## WHAT YOU WILL DO
Would you restate the data exactly as given?

## Spatial grounding data
Content starts

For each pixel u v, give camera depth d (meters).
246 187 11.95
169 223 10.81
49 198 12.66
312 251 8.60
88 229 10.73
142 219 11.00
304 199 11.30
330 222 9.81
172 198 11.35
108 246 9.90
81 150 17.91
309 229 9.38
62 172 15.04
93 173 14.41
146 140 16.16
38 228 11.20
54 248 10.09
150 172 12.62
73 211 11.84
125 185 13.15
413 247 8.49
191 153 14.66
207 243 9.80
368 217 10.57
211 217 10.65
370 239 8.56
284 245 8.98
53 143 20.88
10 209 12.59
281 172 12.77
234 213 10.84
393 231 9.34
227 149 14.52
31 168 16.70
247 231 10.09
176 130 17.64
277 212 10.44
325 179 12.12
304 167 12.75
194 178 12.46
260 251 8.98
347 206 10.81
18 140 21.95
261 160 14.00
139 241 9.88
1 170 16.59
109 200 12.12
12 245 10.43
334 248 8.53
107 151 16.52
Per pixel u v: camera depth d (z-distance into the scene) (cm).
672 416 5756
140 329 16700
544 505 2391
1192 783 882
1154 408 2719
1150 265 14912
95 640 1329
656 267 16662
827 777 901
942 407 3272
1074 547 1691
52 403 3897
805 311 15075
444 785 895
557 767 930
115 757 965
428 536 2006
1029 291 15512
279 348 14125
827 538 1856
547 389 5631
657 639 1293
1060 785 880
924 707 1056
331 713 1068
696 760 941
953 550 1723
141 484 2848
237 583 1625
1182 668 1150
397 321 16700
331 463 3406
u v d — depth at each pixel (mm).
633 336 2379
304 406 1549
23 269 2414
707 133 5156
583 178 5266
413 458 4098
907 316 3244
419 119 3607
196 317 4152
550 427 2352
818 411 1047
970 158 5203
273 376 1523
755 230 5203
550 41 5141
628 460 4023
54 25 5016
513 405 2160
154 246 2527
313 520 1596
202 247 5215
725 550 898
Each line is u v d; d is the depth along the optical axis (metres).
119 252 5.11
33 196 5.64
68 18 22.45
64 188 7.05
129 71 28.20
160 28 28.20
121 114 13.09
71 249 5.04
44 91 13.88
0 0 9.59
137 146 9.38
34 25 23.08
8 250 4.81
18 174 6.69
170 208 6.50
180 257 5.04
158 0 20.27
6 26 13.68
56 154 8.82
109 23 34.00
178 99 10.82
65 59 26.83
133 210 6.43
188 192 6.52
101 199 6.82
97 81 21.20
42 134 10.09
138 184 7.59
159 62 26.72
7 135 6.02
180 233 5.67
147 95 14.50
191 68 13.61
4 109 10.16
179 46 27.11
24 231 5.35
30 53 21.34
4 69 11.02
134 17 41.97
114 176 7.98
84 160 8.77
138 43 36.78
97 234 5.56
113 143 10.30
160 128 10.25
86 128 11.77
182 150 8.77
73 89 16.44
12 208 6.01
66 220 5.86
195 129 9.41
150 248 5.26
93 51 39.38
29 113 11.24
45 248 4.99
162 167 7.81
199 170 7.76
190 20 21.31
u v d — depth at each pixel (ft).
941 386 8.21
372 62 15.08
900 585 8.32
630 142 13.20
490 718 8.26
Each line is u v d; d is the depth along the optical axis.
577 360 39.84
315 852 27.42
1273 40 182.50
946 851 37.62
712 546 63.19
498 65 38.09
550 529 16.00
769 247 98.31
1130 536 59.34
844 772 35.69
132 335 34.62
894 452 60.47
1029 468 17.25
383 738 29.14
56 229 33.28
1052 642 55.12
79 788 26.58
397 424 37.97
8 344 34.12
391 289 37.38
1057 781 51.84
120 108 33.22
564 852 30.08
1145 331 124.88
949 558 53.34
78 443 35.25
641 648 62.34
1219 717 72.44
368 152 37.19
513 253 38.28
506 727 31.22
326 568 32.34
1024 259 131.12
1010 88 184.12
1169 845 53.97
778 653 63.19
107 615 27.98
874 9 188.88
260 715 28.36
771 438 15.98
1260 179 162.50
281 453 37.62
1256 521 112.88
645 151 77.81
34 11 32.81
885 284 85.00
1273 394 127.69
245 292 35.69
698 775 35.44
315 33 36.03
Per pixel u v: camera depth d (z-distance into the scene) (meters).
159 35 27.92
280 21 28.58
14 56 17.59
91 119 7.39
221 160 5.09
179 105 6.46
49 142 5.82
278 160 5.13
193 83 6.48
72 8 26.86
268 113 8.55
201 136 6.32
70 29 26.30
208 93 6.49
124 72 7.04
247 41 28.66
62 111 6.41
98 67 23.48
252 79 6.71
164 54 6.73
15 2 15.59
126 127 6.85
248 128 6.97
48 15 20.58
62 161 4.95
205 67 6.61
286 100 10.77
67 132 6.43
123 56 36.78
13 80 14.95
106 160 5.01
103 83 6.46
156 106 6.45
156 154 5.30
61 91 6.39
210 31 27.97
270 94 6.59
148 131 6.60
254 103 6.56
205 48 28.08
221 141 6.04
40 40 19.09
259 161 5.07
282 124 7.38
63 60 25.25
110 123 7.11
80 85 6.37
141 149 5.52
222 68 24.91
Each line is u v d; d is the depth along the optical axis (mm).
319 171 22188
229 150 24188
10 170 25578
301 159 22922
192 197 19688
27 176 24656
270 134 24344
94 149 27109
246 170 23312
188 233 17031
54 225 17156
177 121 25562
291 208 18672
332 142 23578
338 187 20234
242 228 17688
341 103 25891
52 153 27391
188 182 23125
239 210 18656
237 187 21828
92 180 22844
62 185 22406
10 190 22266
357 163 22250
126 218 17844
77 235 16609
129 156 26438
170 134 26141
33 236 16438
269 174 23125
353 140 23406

Content ends

## EXPECTED ANSWER
For each pixel u v, give camera depth d (meters).
246 187 11.95
169 223 10.81
49 198 12.66
312 251 8.60
88 229 10.73
142 219 11.00
304 199 11.30
330 222 9.81
172 198 11.35
108 246 9.90
81 150 17.91
309 229 9.38
62 172 15.04
93 173 14.41
146 140 16.16
38 228 11.20
54 248 10.09
150 172 12.62
73 211 11.84
125 185 13.15
413 247 8.49
191 153 14.66
207 243 9.80
368 217 10.57
211 217 10.65
370 239 8.56
284 245 8.98
53 143 20.88
10 209 12.59
281 172 12.77
234 213 10.84
393 231 9.34
227 149 14.52
31 168 16.70
247 231 10.09
176 130 17.64
277 212 10.44
325 179 12.12
304 167 12.75
194 178 12.46
260 251 8.98
347 206 10.81
18 140 21.95
261 160 14.00
139 241 9.88
1 170 16.59
109 200 12.12
12 245 10.43
334 248 8.53
107 151 16.52
Per pixel u v: camera depth d (z-distance into the scene) (cm).
672 416 5756
140 329 16700
544 505 2391
1192 783 882
1154 408 2719
1150 265 14912
95 640 1329
656 267 16662
827 777 901
942 407 3272
1074 547 1691
52 403 3897
805 311 15075
444 785 895
557 767 930
115 757 965
428 536 2006
1029 291 15512
279 348 14125
827 538 1856
547 389 5631
657 639 1293
1060 785 880
924 707 1056
331 713 1068
696 760 941
953 550 1723
141 484 2848
237 583 1625
1182 668 1150
397 321 16700
331 463 3406
u v d — depth at each pixel (mm).
633 336 2379
304 406 1549
23 269 2414
707 133 5156
583 178 5266
413 458 4098
907 316 3244
419 119 3607
196 317 4152
550 427 2352
818 411 1047
970 158 5203
273 376 1523
755 230 5203
550 41 5141
628 460 4023
54 25 5016
513 405 2160
154 246 2527
313 520 1596
202 247 5215
725 550 898
Each line is u v d; d is the depth along the optical axis (metres).
119 252 5.11
33 196 5.64
68 18 22.45
64 188 7.05
129 71 28.20
160 28 28.20
121 114 13.09
71 249 5.04
44 91 13.88
0 0 9.59
137 146 9.38
34 25 23.08
8 250 4.81
18 174 6.69
170 208 6.50
180 257 5.04
158 0 20.27
6 26 13.68
56 154 8.82
109 23 34.00
178 99 10.82
65 59 26.83
133 210 6.43
188 192 6.52
101 199 6.82
97 81 21.20
42 134 10.09
138 184 7.59
159 62 26.72
7 135 6.02
180 233 5.67
147 95 14.50
191 68 13.61
4 109 10.16
179 46 27.11
24 231 5.35
30 53 21.34
4 69 11.02
134 17 41.97
114 176 7.98
84 160 8.77
138 43 36.78
97 234 5.56
113 143 10.30
160 128 10.25
86 128 11.77
182 150 8.77
73 89 16.44
12 208 6.01
66 220 5.86
195 129 9.41
150 248 5.26
93 51 39.38
29 113 11.24
45 248 4.99
162 167 7.81
199 170 7.76
190 20 21.31
u v d — depth at each pixel (ft).
941 386 8.21
372 62 15.08
900 585 8.32
630 142 13.20
490 718 8.26
Each line is u v d; d is the depth along the optical axis.
577 360 39.84
315 852 27.42
1273 40 182.50
946 851 37.62
712 546 63.19
498 65 38.09
550 529 16.00
769 247 98.31
1130 536 59.34
844 772 35.69
132 335 34.62
894 452 60.47
1029 468 17.25
383 738 29.14
56 229 33.28
1052 642 55.12
79 788 26.58
397 424 37.97
8 344 34.12
391 289 37.38
1057 781 51.84
120 108 33.22
564 852 30.08
1145 331 124.88
949 558 53.34
78 443 35.25
641 648 62.34
1219 717 72.44
368 152 37.19
513 253 38.28
506 727 31.22
326 568 32.34
1024 259 131.12
1010 88 184.12
1169 845 53.97
778 653 63.19
107 615 27.98
874 9 188.88
260 715 28.36
771 438 15.98
1260 179 162.50
281 453 37.62
1256 521 112.88
645 151 77.81
34 11 32.81
885 284 85.00
1273 394 127.69
245 292 35.69
698 775 35.44
315 33 36.03
Per pixel u v: camera depth d (z-distance into the scene) (meters).
159 35 27.92
280 21 28.58
14 56 17.59
91 119 7.39
221 160 5.09
179 105 6.46
49 142 5.82
278 160 5.13
193 83 6.48
72 8 26.86
268 113 8.55
201 136 6.32
70 29 26.30
208 93 6.49
124 72 7.04
247 41 28.66
62 111 6.41
98 67 23.48
252 79 6.71
164 54 6.73
15 2 15.59
126 127 6.85
248 128 6.97
48 15 20.58
62 161 4.95
205 67 6.61
286 100 10.77
67 132 6.43
123 56 36.78
13 80 14.95
106 160 5.01
103 83 6.46
156 106 6.45
156 154 5.30
61 91 6.39
210 31 27.97
270 94 6.59
148 131 6.60
254 103 6.56
205 48 28.08
221 141 6.04
40 40 19.09
259 161 5.07
282 124 7.38
63 60 25.25
110 123 7.11
80 85 6.37
141 149 5.52
222 68 24.91
Each line is u v d; d is the depth along the optical axis (mm).
319 171 22188
229 150 24188
10 170 25578
301 159 22922
192 197 19688
27 176 24656
270 134 24344
94 149 27109
246 170 23312
188 233 17031
54 225 17156
177 121 25562
291 208 18672
332 142 23578
338 187 20234
242 228 17688
341 103 25891
52 153 27391
188 182 23125
239 210 18656
237 187 21828
92 180 22844
62 185 22406
10 190 22266
357 163 22250
126 218 17844
77 235 16609
129 156 26438
170 134 26141
33 236 16438
269 174 23125
353 140 23406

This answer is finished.